NVIDIA Releases Nemotron-Labs-Diffusion-14B with Tri-Mode Decoding
NVIDIA released Nemotron-Labs-Diffusion-14B, a 14-billion parameter language model that switches between autoregressive (AR), diffusion-based parallel decoding, and self-speculation modes by changing attention patterns during inference. According to NVIDIA, the model achieves 850 tokens per second on GB200 hardware at concurrency 1, representing a 3.3x speed-up compared to 253 tok/sec in standard AR mode.
Technical Architecture
The model family includes 3B, 8B, and 14B variants in base, instruct, and vision-language configurations. The architecture enables what NVIDIA calls "self-speculation": the same model performs diffusion-based parallel drafting and AR verification with shared KV cache. This approach shifts generation from memory-bound to compute-bound by loading model weights once and reusing them to compute multiple tokens.

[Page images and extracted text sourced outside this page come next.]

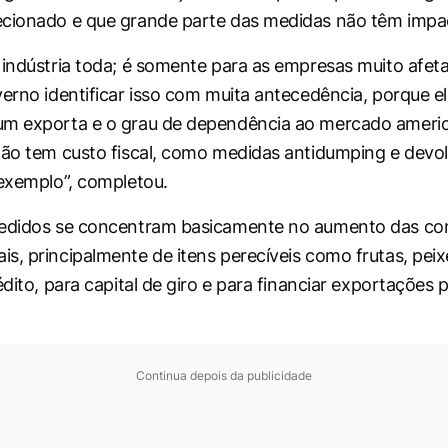
cionado e que grande parte das medidas não têm impact
 indústria toda; é somente para as empresas muito afet
verno identificar isso com muita antecedência, porque e
m exporta e o grau de dependência ao mercado america
não tem custo fiscal, como medidas antidumping e devo
 exemplo”, completou.
pedidos se concentram basicamente no aumento das c
s, principalmente de itens perecíveis como frutas, peixe
édito, para capital de giro e para financiar exportações 
Continua depois da publicidade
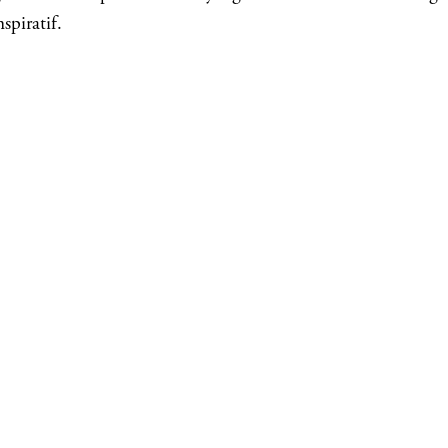
spiratif.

The 8B variant shows 5.9x tokens per forward pass compared to Qwen3-8B without multi-token prediction, maintaining the same accuracy. In self-speculation mode, NVIDIA claims 3x higher acceptance length and 2.2x speed-up versus Qwen3-8B-Eagle3 in SGLang.
Performance Benchmarks
On DGX Spark hardware (8B model, concurrency 1), the model achieves 112 tok/sec using w4a16 quantization, representing 2.7x speed-up over AR's 41.8 tok/sec. On GB200, the 8B model reaches 850 tok/sec in self-speculation mode versus 360 tok/sec with Eagle3. Custom CUDA kernels push performance to 1,015 tok/sec, a 4x improvement over baseline AR.

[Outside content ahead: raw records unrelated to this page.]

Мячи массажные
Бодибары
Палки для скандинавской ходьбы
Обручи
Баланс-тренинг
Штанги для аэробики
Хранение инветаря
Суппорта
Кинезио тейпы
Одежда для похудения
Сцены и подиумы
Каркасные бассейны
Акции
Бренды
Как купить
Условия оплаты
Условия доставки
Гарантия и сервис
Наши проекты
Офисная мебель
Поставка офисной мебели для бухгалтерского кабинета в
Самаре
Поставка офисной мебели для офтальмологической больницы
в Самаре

NVIDIA's "speedup-of-light analysis" suggests throughput could double current best performance for single-user scenarios with improved sampling algorithms.
Implementation Details
The model supports three inference modes through simple API calls:
ar_generate()for standard autoregressive decodinggenerate()for diffusion mode with configurable block length and thresholdlinear_spec_generate()for self-speculation with optional LoRA adapter
An optional LoRA adapter can be applied to the diffusion drafter in linear self-speculation mode to increase acceptance length. The model requires transformers>=5.0.0 and runs on bfloat16 precision.
Availability
The model is available on Hugging Face under the NVIDIA Nemotron Open Model License. The release includes base model weights and a linear_spec LoRA adapter subfolder. NVIDIA provides example code for all three decoding modes with chat template support.
What This Means
This release represents a architectural shift in how language models handle inference efficiency. By enabling multiple decoding strategies within a single model through attention pattern switching, NVIDIA eliminates the need to deploy separate models for different latency-throughput tradeoffs. The self-speculation approach delivers substantial speed gains without external draft models, potentially reducing deployment complexity for organizations operating at varying concurrency levels. However, real-world performance will depend on workload characteristics and whether the compute-bound regime benefits materialize across diverse use cases.